I know this thread is old but I have a couple questions about PDF files and wanted you to know I had looked for some answers and also so things didn't need to be repeated. I would like to be able to read some of my professional journals on some type of portable device. The articles do not convert well- like Leslie's physics example- because there are a lot of tables and photos in them. Right now they are all downloaded on my laptop, but it's a bit big to carry around to read off of it unless I'm at my desk. I have looked online at the ultramobile devices and laptops like IBM's thinkpad? (the one with the flip screen) and was wondering if anyone has experience with these and  if so what do you think of them. I am assuming the Sony reader does not do any better job of reading these type files but since I don't have one I don't really know. Any comments are appreciated.

Lynn L


----------



## Ann in Arlington (Oct 27, 2008)

How have you tried converting them?  Via Amazon, or using MobiCreator?  I've had better results with MobiCreator.  The documents I've converted have been mostly text. . . .

I would think Sony wouldn't be any better at display but can't be sure.

There are a number of really small computers, usually referred to as NetBooks.  No DVD drive but decent on board memory. . . reasonably priced in the $500 +/- range. .  I don't know anything about them personally, but I expect some here will be able t o provide some info and/or research sites.

Ann


----------



## Lynn (Nov 4, 2008)

Yes I've tried converting them through Amazon and with mobicreator. They don't convert well. The tables end up as lists in the middle of the page and is very confusing. I was wondering about the netbooks also but know nothing about them- hoping someone here does though 

Lynn L


----------



## Ann in Arlington (Oct 27, 2008)

Lynn said:


> I was wondering about the netbooks also but know nothing about them- hoping someone here does though
> 
> Lynn L


ASUS, HP, and Acer are the brands I recall hearing of. . .possibly others but that's all that comes to mind right now. Anyway, it's a place to start. . .and I'm thinking one or two of our regulars here have one so they'll probably chime in at some point.

Good Luck!

Ann


----------



## Michael R. Hicks (Oct 29, 2008)

Another option would be to check out Adobe's on-line tools page that someone on the DTP forums pointed out. I tested it with a sample file, and while it seems to work pretty well on text, it won't return any images (at least the send by mail functions; I couldn't get the web/URL process to work).

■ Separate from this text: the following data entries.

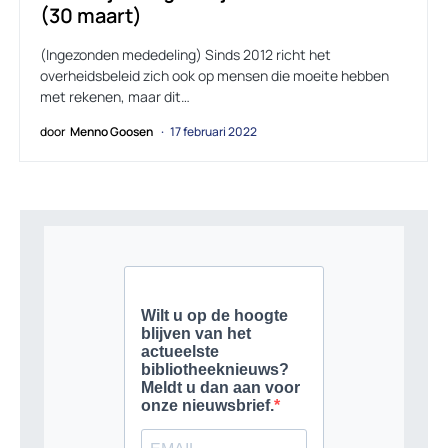
(30 maart)
(Ingezonden mededeling) Sinds 2012 richt het
overheidsbeleid zich ook op mensen die moeite hebben
met rekenen, maar dit…
door
Menno Goosen
17 februari 2022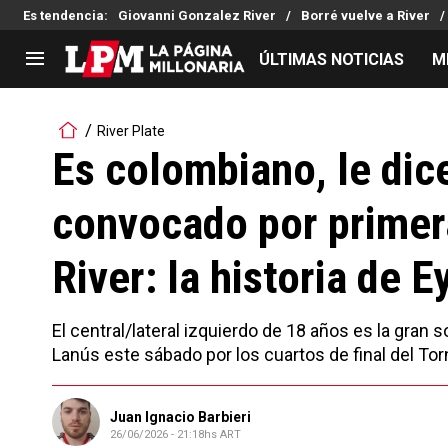
Es tendencia
:
Giovanni Gonzalez River
Borré vuelve a River
ÚLTIMAS NOTICIAS
M
LIGA PROFESIONAL
TORNEOS
River Plate
Noticias
Copa Sudamericana
Es colombiano, le dic
Tabla de posiciones
Copa Argentina
convocado por primer
Fixture
Selección Argentina
Reserva
River: la historia de 
El central/lateral izquierdo de 18 años es la gran
Lanús este sábado por los cuartos de final del To
Juan Ignacio Barbieri
26/06/2026 - 21:18hs ART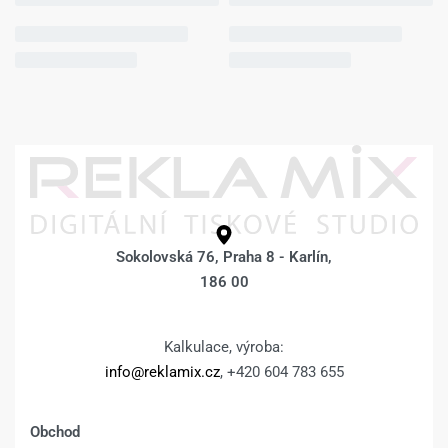
Sokolovská 76, Praha 8 - Karlín,
186 00
Kalkulace, výroba:
info@reklamix.cz
, +420 604 783 655
Obchod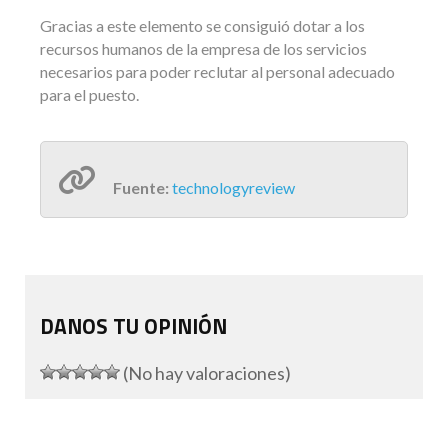
Gracias a este elemento se consiguió dotar a los
recursos humanos de la empresa de los servicios
necesarios para poder reclutar al personal adecuado
para el puesto.
Fuente:
technologyreview
DANOS TU OPINIÓN
(No hay valoraciones)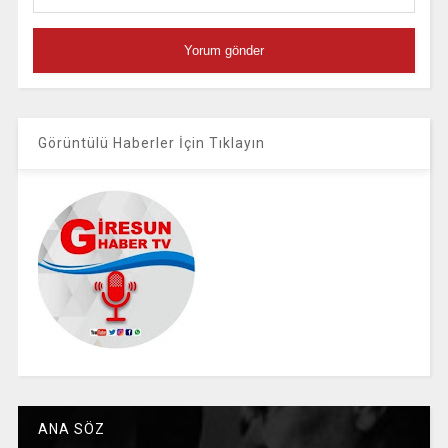
Görüntülü Haberler İçin Tıklayın
ANA SÖZ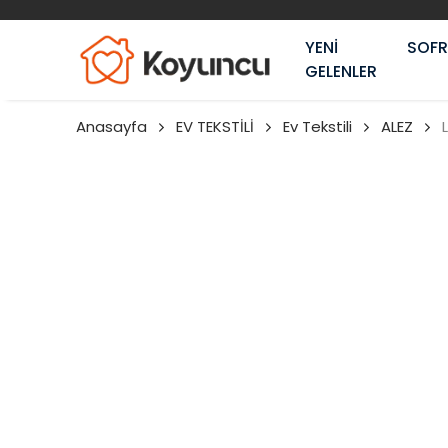
YENİ
SOF
GELENLER
Anasayfa
EV TEKSTİLİ
Ev Tekstili
ALEZ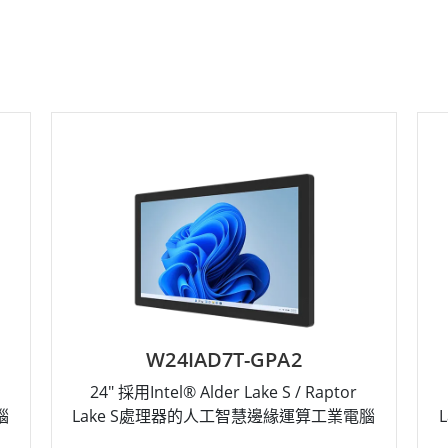
W24IAD7T-GPA2
24" 採用Intel® Alder Lake S / Raptor
腦
Lake S處理器的人工智慧邊緣運算工業電腦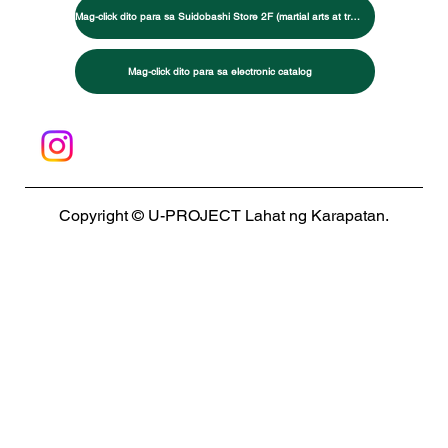
Mag-click dito para sa Suidobashi Store 2F (martial arts at training specialty store)
Mag-click dito para sa electronic catalog
Copyright © U-PROJECT Lahat ng Karapatan.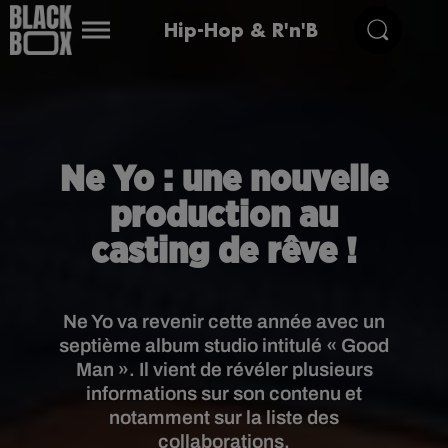
Hip-Hop & R'n'B
Ne Yo : une nouvelle
production au
casting de rêve !
Ne Yo va revenir cette année avec un
septième album studio intitulé « Good
Man ». Il vient de révéler plusieurs
informations sur son contenu et
notamment sur la liste des
collaborations.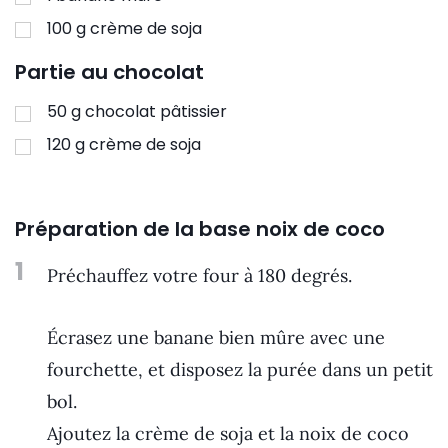
100
g
crème de soja
Partie au chocolat
50
g
chocolat pâtissier
120
g
crème de soja
Préparation de la base noix de coco
1
Préchauffez votre four à 180 degrés.
Écrasez une banane bien mûre avec une
fourchette, et disposez la purée dans un petit
bol.
Ajoutez la crème de soja et la noix de coco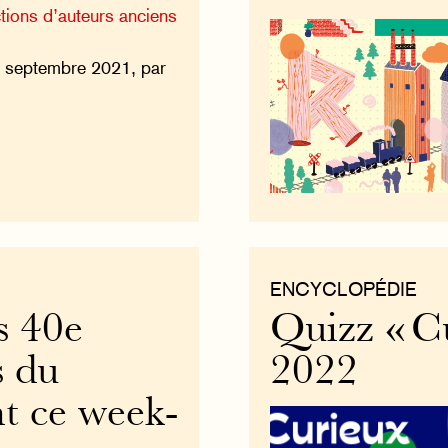
ctions d’auteurs anciens
8 septembre 2021, par
ENCYCLOPÉDIE
s 40e
Quizz « Cu
s du
2022
t ce week-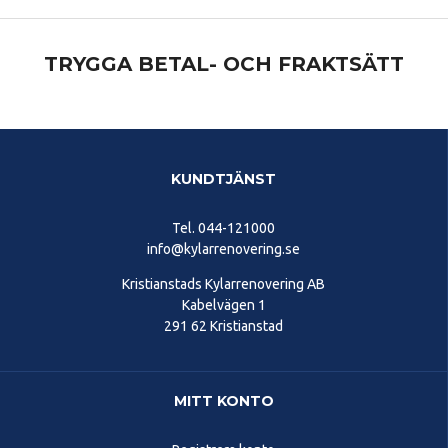
TRYGGA BETAL- OCH FRAKTSÄTT
KUNDTJÄNST
Tel.
044-121000
info@kylarrenovering.se
Kristianstads Kylarrenovering AB
Kabelvägen 1
291 62 Kristianstad
MITT KONTO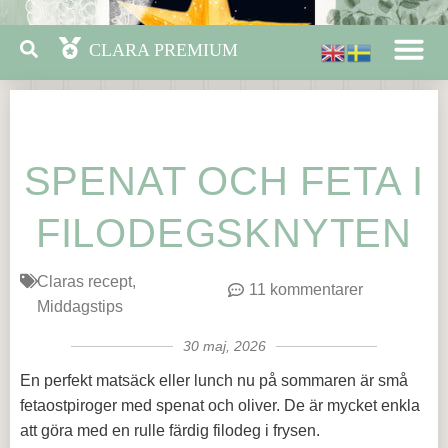
SPENAT OCH FETA I
FILODEGSKNYTEN
Claras recept
11 kommentarer
Middagstips
30 maj, 2026
En perfekt matsäck eller lunch nu på sommaren är små
fetaostpiroger med spenat och oliver. De är mycket enkla
att göra med en rulle färdig filodeg i frysen.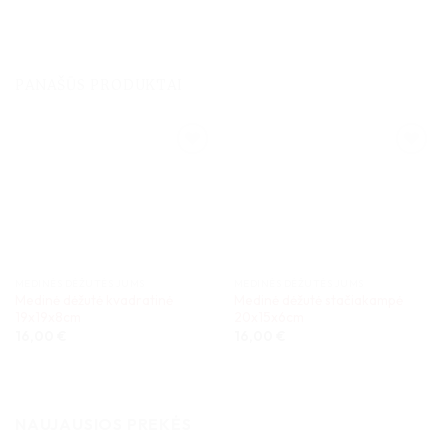
PANAŠŪS PRODUKTAI
MEDINĖS DĖŽUTĖS JUMS
MEDINĖS DĖŽUTĖS JUMS
Medinė dėžutė kvadratinė
Medinė dėžutė stačiakampė
19x19x8cm
20x15x6cm
16,00
€
16,00
€
NAUJAUSIOS PREKĖS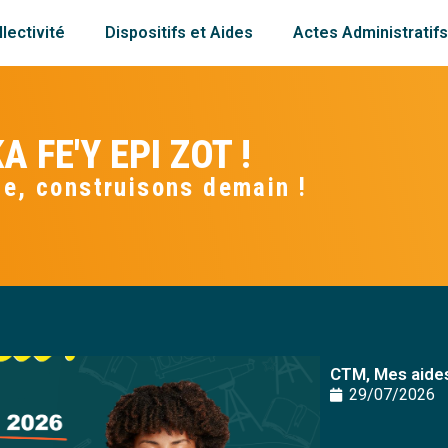
lectivité
Dispositifs et Aides
Actes Administratif
A FE'Y EPI ZOT !
e, construisons demain !
CTM, Mes aides
29/07/2026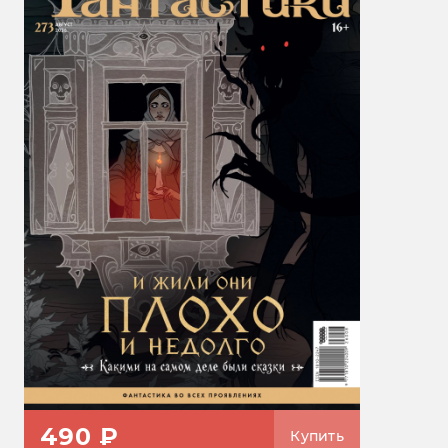
490 ₽
Купить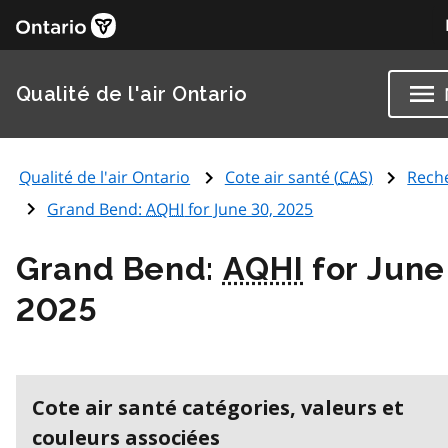
Qualité de l'air Ontario
Qualité de l'air Ontario
Cote air santé (
CAS
)
Rech
Grand Bend:
AQHI
for June 30, 2025
Grand Bend:
AQHI
for June
2025
Cote air santé catégories, valeurs et
couleurs associées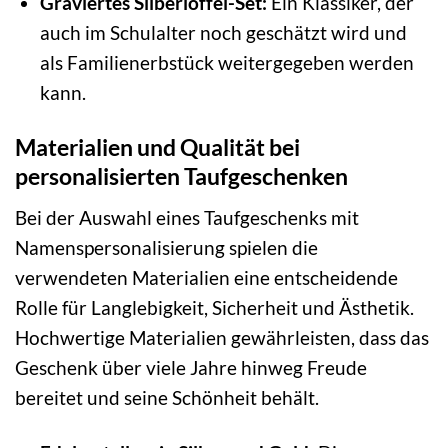
Graviertes Silberlöffel-Set:
Ein Klassiker, der
auch im Schulalter noch geschätzt wird und
als Familienerbstück weitergegeben werden
kann.
Materialien und Qualität bei
personalisierten Taufgeschenken
Bei der Auswahl eines Taufgeschenks mit
Namenspersonalisierung spielen die
verwendeten Materialien eine entscheidende
Rolle für Langlebigkeit, Sicherheit und Ästhetik.
Hochwertige Materialien gewährleisten, dass das
Geschenk über viele Jahre hinweg Freude
bereitet und seine Schönheit behält.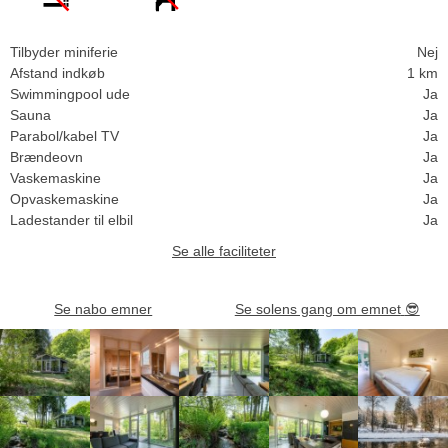
Tilbyder miniferie
Nej
Afstand indkøb
1 km
Swimmingpool ude
Ja
Sauna
Ja
Parabol/kabel TV
Ja
Brændeovn
Ja
Vaskemaskine
Ja
Opvaskemaskine
Ja
Ladestander til elbil
Ja
Se alle faciliteter
Se nabo emner
Se solens gang om emnet
😎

But yeah, PDFs are just bears when it comes to conversion for the Kindle unless they're just straight text (and even then, it's not a perfect process by far)... :-(


----------



## Lynn (Nov 4, 2008)

I will try that, even if it won't do images I can live with that. I would just like for the tables (that don't look like tables when converted) to not be in the middle of the page interupting the text! I would like  a really good reason (other than just wanting the newest version) to get a K2. Then one could be for work stuff and one for home stuff! But I may have to get a different device altogether. Oh well after all I did get the Kindle to read books on it, not as a document reader.

Lynn L.


----------



## Lynn (Nov 4, 2008)

Tried the adobe conversion tool. It unfortunately was no better 

Lynn L


----------



## Michael R. Hicks (Oct 29, 2008)

Yeah, shoot - was afraid that wasn't going to help much, but thought it might be worth a try.


----------